E‑commerce is not a market, much less a U.S. market, and it’s not something that can be “controlled.” But the Khan-Mitchell-Pearlstein complaint is not about a big market share causing higher prices for buyers but about lower prices for sellers. Mitchell applauds the Democrats’ new tough talk on antitrust because, “With most industries now dominated by just a few firms, it is harder… for small businesses to compete and for farmers and producers to get a fair price” [emphasis added].


“In considering whether a proposed merger or business practice would harm competition,” writes Mr. Pearlstein, “courts and regulators narrowed their analysis to ask whether it would hurt consumers by raising prices.” He and Kahn blame such a “narrow” emphasis on consumer welfare on what they call “The Chicago School.” They want courts and regulators to instead ask whether businesses structure or practices would harm competitors by reducing prices. Khan thinks “antitrust enforcers” should take a “holistic” approach, taking account the interests of rival sellers or producers who might have a tough time competing with Amazon’s low prices, huge inventories, or fast delivery. 

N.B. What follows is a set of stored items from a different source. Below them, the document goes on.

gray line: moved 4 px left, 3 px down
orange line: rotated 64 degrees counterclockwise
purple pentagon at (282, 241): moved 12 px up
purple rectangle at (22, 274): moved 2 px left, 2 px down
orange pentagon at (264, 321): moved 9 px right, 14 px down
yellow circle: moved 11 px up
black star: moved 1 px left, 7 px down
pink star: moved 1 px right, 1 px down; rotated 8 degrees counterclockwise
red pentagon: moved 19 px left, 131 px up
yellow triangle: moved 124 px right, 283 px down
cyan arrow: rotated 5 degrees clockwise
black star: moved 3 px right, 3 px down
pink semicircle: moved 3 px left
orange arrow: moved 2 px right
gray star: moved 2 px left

As I noted in the first blog, antitrust law is a large and lucrative industry, which has long been famously generous to politicians and think tanks who try to enlarge the volume and value of antitrust activities. “Amazon is reported to be in the market for an antitrust economist,” notes Pearlstein, and “has engaged the services of two former heads of the Justice Department antitrust division, one Democrat and one Republican.” Indeed. That’s the way the antitrust extortion racket is played. Skilled antitrust lawyers are equally eager to prosecute or defend, since they win either way.


Antitrust works very much like any other regulatory bureaucracy. Business lobbyists recruit antitrust agencies to get them to damage or constrain their more-successful rivals. Key members of congressional committees use antitrust threats to shake down corporate executives for campaign contributions and discourage them from supporting a rival Party’s policies or candidates. Redundant federal agencies, the DOJ and FTC, drag companies into costly litigation battles for years, with the usual result being multi-billion-dollar fines rather than noticeable change in business practices. Ambitious prosecutors use the publicity from high-profile cases as a red-carpet invitation into the revolving door of high-paying positions as antitrust defense attorneys or as executives in the effected industries.


Pearlstein suggests antitrust should be more about “fair play” and a “level field” to protect competitors who would much prefer to charge higher prices for less selection and slower service. “Some observers point to the E.U.’s Google case as an example of the difference between the American and European approach: They protect competitors; we protect consumers. … To me, this view betrays a naïve belief that in our open market system, every person and every company has the same opportunity to succeed. … Leveling the playing field is a legitimate policy goal.” 


To me, Pearlstein’s view betrays naïve optimism that ambitious politicians and prosecutors are omniscient and incorruptible. He thinks future antitrust cops should have great discretionary authority to “block Amazon” from competing too effectively with UPS, Oracle or Comcast. If that threat ever materialized, it would surely attract generous donations from UPS, Oracle, or Comcast to sympathetic politicians and think tanks. Antitrust law is not supposed to be about dividing the spoils but frequently is.